Précisions sur la méthode d’évaluation du préjudice subi par un candidat évincé dans le cadre d’une délégation de service public

Par une décision n° 472038 du 24 avril 2024, le Conseil d’État a apporté des précisions quant à l’évaluation du caractère certain du préjudice subi par un candidat évincé dans le cas d’une convention de délégation de service public (DSP).

Pour rappel, la jurisprudence du Conseil d’État retient que lorsqu’un candidat à l’attribution d’un contrat de la commande publique demande la réparation du préjudice né de son éviction irrégulière, il appartient au juge de vérifier si l’entreprise était ou non dépourvue de toute chance de remporter le contrat.

Dans l’affirmative, elle n’a droit à aucune indemnité. Dans la négative, elle obtient, en principe, le remboursement des frais qu’elle a engagés pour présenter son offre.

Il convient ensuite de rechercher si le candidat avait des chances sérieuses de l’emporter et dans l’affirmative, il obtient l’indemnisation de son manque à gagner (CE, 18 juin 2003, Groupement d’entreprises solidaires ETPO Guadeloupe, n° 249630, mentionné aux Tables).

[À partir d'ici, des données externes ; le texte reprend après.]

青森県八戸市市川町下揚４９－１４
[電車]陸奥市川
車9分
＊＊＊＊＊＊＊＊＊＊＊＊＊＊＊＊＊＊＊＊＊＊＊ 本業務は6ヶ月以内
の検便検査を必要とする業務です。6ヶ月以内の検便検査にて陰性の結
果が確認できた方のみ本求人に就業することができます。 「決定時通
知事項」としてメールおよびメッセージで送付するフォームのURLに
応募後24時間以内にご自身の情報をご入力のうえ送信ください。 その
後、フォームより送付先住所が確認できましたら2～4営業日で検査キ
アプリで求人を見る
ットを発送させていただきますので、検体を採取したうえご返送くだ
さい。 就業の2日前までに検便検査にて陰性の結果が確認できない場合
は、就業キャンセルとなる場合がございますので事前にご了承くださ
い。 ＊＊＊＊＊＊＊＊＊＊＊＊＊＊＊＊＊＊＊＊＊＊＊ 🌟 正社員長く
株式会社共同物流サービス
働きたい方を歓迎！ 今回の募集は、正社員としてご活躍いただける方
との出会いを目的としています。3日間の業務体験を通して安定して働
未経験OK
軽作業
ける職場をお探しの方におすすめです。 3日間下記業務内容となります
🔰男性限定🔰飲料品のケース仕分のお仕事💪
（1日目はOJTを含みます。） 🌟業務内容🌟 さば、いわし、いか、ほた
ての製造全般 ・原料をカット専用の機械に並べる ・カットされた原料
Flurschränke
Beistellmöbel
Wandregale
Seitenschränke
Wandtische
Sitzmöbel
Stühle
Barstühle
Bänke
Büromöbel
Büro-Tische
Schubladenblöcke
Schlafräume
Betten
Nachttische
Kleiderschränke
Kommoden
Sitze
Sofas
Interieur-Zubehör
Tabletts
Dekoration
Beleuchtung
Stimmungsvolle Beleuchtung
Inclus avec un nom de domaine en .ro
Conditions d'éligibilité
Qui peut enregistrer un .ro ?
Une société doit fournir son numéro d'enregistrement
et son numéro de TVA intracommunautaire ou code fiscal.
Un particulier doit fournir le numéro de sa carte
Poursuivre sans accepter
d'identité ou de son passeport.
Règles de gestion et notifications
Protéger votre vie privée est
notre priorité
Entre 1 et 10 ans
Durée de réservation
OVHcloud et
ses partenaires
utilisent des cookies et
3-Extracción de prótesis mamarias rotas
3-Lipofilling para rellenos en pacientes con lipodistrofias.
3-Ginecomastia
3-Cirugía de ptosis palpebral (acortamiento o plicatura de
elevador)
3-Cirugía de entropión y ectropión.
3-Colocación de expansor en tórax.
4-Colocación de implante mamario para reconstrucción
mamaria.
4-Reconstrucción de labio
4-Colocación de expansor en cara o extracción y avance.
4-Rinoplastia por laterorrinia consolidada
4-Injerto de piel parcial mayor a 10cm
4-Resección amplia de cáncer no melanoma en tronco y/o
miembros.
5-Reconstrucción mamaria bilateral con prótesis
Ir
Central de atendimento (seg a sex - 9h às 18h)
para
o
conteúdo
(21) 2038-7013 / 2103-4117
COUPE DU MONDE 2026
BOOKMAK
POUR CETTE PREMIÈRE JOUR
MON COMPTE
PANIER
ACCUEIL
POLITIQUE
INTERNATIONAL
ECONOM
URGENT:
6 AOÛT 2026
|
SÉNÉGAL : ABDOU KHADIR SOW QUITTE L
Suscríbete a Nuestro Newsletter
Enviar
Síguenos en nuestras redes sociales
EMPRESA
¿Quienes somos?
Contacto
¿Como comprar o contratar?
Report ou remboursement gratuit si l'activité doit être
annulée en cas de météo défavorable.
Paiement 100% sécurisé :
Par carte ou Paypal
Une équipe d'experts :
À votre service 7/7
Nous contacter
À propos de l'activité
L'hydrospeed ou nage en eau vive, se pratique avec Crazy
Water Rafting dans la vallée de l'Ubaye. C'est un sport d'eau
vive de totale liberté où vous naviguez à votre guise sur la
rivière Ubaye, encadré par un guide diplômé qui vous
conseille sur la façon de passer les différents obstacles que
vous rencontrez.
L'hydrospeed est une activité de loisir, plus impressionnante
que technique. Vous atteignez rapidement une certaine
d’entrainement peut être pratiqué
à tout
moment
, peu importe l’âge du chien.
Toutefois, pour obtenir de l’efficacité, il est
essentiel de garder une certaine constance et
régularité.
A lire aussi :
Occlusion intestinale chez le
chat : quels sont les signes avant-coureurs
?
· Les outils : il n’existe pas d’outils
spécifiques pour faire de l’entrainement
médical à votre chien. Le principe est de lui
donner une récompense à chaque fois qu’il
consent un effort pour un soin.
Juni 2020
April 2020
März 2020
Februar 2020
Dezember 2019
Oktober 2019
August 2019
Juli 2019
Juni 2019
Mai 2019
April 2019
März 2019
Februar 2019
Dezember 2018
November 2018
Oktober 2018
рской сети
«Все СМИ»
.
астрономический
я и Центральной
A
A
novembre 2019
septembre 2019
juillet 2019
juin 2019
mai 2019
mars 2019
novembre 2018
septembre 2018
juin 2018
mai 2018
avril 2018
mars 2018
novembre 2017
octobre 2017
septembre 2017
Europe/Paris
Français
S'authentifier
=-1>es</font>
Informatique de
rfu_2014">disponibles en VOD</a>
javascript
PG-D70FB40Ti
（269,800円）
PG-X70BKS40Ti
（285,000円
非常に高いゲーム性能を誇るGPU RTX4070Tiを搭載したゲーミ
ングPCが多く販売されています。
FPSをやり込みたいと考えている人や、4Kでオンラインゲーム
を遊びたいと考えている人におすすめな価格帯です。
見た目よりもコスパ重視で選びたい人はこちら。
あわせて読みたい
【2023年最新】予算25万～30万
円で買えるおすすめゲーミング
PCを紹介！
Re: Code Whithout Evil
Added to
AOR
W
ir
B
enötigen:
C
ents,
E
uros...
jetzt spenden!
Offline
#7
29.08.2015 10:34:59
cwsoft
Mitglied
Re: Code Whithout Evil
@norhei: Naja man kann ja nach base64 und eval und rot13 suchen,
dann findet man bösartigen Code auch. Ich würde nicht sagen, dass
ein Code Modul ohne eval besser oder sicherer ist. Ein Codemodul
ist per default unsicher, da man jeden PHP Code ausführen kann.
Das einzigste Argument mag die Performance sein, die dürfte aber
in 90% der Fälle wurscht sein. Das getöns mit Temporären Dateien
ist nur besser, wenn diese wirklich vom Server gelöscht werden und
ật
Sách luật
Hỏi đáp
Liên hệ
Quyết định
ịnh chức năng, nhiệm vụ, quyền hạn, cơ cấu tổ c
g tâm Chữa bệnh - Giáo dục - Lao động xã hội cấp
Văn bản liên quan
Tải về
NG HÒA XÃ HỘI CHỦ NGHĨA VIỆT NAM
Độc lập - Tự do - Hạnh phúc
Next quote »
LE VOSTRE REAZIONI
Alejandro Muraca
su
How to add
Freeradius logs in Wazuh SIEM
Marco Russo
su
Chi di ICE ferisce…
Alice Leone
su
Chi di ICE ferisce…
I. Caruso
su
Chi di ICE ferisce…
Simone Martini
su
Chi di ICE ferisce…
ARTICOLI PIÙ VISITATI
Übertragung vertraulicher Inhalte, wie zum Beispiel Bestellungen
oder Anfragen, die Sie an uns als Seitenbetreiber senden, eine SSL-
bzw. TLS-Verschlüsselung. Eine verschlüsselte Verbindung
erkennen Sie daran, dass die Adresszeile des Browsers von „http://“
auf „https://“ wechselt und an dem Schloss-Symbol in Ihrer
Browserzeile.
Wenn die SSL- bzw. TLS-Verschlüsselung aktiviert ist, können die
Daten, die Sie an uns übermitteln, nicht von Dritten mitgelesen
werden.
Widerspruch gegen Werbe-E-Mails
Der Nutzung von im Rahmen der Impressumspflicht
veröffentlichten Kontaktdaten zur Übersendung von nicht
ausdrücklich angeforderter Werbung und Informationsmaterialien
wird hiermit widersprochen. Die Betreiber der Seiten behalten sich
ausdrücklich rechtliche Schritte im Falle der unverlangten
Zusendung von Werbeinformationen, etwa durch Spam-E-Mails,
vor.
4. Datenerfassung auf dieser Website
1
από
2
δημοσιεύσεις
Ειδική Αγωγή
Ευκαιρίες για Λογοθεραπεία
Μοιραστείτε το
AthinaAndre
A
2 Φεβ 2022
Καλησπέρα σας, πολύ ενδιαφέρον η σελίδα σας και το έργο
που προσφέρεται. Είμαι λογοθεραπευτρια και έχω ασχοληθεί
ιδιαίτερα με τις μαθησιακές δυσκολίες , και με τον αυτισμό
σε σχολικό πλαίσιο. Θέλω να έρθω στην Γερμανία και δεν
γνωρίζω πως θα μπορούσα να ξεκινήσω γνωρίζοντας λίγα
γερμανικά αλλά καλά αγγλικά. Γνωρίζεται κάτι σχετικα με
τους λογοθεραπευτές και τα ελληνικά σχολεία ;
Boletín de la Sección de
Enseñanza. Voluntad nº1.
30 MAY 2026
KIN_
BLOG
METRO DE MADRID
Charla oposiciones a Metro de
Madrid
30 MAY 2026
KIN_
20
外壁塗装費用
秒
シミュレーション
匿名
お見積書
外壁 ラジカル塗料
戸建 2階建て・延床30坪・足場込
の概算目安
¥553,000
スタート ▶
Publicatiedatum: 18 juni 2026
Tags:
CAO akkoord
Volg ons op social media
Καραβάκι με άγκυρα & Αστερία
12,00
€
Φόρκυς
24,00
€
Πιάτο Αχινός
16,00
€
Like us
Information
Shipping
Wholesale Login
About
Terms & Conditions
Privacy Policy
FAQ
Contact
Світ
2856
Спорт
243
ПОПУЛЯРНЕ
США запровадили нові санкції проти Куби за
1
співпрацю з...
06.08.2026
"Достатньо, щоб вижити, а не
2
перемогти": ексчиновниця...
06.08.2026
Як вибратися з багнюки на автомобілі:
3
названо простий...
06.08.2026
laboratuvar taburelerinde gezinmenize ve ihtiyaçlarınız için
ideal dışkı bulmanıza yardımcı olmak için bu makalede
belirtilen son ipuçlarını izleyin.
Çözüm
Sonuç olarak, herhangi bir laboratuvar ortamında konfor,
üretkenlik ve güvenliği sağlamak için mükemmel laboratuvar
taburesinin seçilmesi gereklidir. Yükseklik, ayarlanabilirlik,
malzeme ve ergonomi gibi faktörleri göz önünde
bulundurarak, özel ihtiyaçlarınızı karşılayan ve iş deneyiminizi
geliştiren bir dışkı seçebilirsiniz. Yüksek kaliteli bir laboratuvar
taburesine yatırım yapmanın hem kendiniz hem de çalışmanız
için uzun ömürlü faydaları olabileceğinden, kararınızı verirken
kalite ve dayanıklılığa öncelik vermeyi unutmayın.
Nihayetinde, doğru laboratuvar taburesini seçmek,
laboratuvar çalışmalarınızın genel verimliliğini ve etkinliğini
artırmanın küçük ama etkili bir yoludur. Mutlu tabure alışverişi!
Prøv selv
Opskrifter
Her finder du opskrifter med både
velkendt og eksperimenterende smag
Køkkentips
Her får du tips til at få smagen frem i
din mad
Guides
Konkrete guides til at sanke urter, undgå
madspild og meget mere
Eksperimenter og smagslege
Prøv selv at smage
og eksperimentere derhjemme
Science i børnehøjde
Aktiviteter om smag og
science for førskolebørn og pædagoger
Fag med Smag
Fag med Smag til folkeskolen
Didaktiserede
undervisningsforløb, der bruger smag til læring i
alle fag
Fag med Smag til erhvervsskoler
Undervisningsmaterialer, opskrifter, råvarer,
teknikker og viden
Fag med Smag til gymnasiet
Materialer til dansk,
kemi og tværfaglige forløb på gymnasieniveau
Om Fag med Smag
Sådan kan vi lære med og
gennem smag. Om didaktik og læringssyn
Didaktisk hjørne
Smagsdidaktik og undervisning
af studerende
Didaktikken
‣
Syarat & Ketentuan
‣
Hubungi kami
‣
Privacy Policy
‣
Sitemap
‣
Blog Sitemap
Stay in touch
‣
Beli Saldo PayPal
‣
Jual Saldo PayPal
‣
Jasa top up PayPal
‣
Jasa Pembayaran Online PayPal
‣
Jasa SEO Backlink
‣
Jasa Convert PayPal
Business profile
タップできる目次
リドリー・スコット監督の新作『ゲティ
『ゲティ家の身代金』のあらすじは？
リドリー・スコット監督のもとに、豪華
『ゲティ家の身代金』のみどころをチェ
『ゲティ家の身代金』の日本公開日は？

Quant à l’appréciation du lien de causalité, lorsqu’un candidat à l’attribution demande la réparation du préjudice qu’il estime avoir subi du fait de l’irrégularité de la procédure d’attribution, qui a, selon lui, conduit à son éviction, il appartient au juge, si cette irrégularité et si les chances sérieuses de l’emporter son établies, de vérifier s’il existe un lien direct de causalité entre la faute en résultant et le préjudice dont le candidat évincé demande l’indemnisation (CE, 10 juillet 2013, Compagnie martiniquaise de transports, n° 362777, mentionné aux Tables).

Dans la présente espèce, le Conseil d’État a été saisi d’un pourvoi formé par la commune de La-Chapelle-d’Abondance contre l’arrêt de la cour administrative de Lyon qui l’avait condamnée à indemniser le candidat évincé de son manque à gagner résultant de son éviction irrégulière dans le cadre d’une procédure d’attribution d’une DSP relative à l’exploitations de remontées mécaniques et de pistes skiables.

Après avoir rappelé qu’il incombe d’apprécier dans quelle mesure le préjudice invoqué par le candidat évincé présente un caractère certain, la haute juridiction précise que, dans le cas où le contrat retient que le titulaire supporte le risque d’exploitation, l’appréciation du juge doit tenir compte, notamment : « de l'aléa qui affecte les résultats de cette exploitation et de la durée de celle-ci ».

Et pour apprécier l’existence d’un préjudice certain dans l’hypothèse où, comme en l’espèce, la DSP a été résiliée par la personne publique, le Conseil d’État retient qu’il y a lieu de tenir compte des motifs et des effets de cette résiliation, afin de déterminer quels auront été les droits à indemnisation du concurrent évincé si la DSP avait été conclue avec lui et si la résiliation avait été prononcée pour les mêmes motifs. C’est ce qui a conduit la haute juridiction à censurer l’arrêt attaqué pour erreur de droit, reprochant aux juges d’appel d’avoir retenu que, par principe, la circonstance que le contrat en litige ait été résilié était sans incidence sur le droit à l’indemnisation du manque à gagner du concurrent évincé, sans tenir comptes des motifs et des effets de la résiliation.